Repubblica: “Adani: «Da Twitch a 90° Minuto racconto il calcio per farlo amare»”

L’edizione odierna de “La Repubblica” ha intervistato Daniele Adani che dopo l’addio a Sky è pronto a ripartire dalla Rai dove domenica debutterà a 90°.

«Con me sono stati bravissimi sotto l’aspetto umano. Mentre scendevo i gradini di Wembley, pochi minuti dopo aver annunciato che quella sarebbe stata l’ultima telecronaca con Sky, ho ricevuto il loro primo messaggio. Sono stati discreti, mi hanno permesso di riflettere, senza mettermi pressioni, infatti entro a campionato iniziato. Ma tutto questo per me ha un grande valore».
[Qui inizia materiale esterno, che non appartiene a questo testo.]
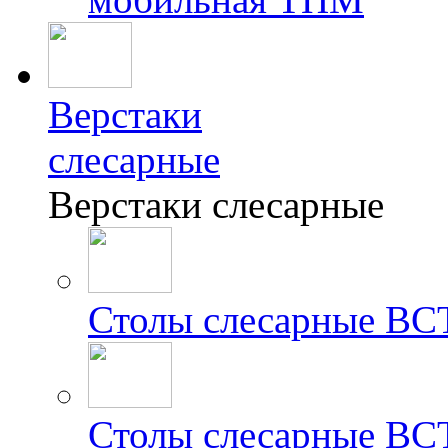
Верстаки
слесарные
Верстаки слесарные
Столы слесарные ВС
Столы слесарные ВС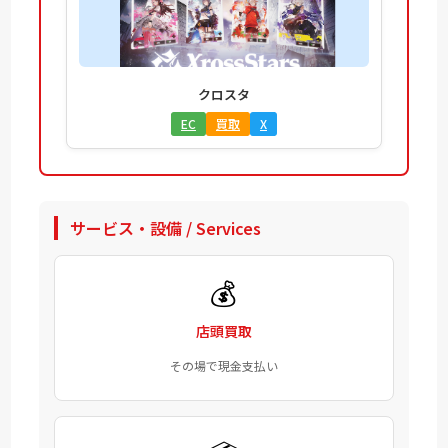
クロスタ
EC
買取
X
サービス・設備 / Services
💰
店頭買取
その場で現金支払い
Lei è il simbolo di una ricerca diversa del linguaggio, nella narrazione calcistica. La Rai rappresenta invece la tradizione: come si mescolano questi mondi?
«Io lo trovo magico. Si uniscono col tempo, ma non è solo il linguaggio del calcio, è la vita che è cambiata. Per meritarti di connettere la gente col mondo del calcio giocato, devi evolverti: io non ho mai cercato consensi, ho sempre cercato di essere interessante e credibile. E la Rai va in questa direzione, con un grande rispetto per l’opinione libera. Se parli per avere consensi la gente lo capisce e ti abbandona. La Rai ha un valore incredibile, perché è di tutti».

A distanza di due mesi ha capito perché è finita con Sky?
«Non dovete chiederlo a me. Ma non è un problema, mi hanno scritto in tantissimi, ho tanti amici lì, tecnici, persone in redazione, ragazzi che incroci nei corridoi. Sky mi ha permesso per anni di raccontare il calcio, ore è tempo di farlo in Rai».

In passato ha anche rinunciato a lavorare con Mancini all’Inter.
«Sì, nel 2014, per la parola data all’emittente. E ora siamo ancora più amici col Mancio. Anche all’Europeo l’ho sentito tre, quattro volte al giorno».

È davvero cambiato il modo di parlare di sport?
«Basta uscire per rendersene conto. L’attenzione va meritata. Usciamo dagli uffici, giriamo per strada».

Con Vieri ha inaugurato la BoboTv su Twitch: è il futuro?
«Chiediamoci perché i ragazzi si rifugino su piattaforme così: dobbiamo saper parlare a 60enni e 20enni, la gente non aspetta altro che innamorarsi del calcio».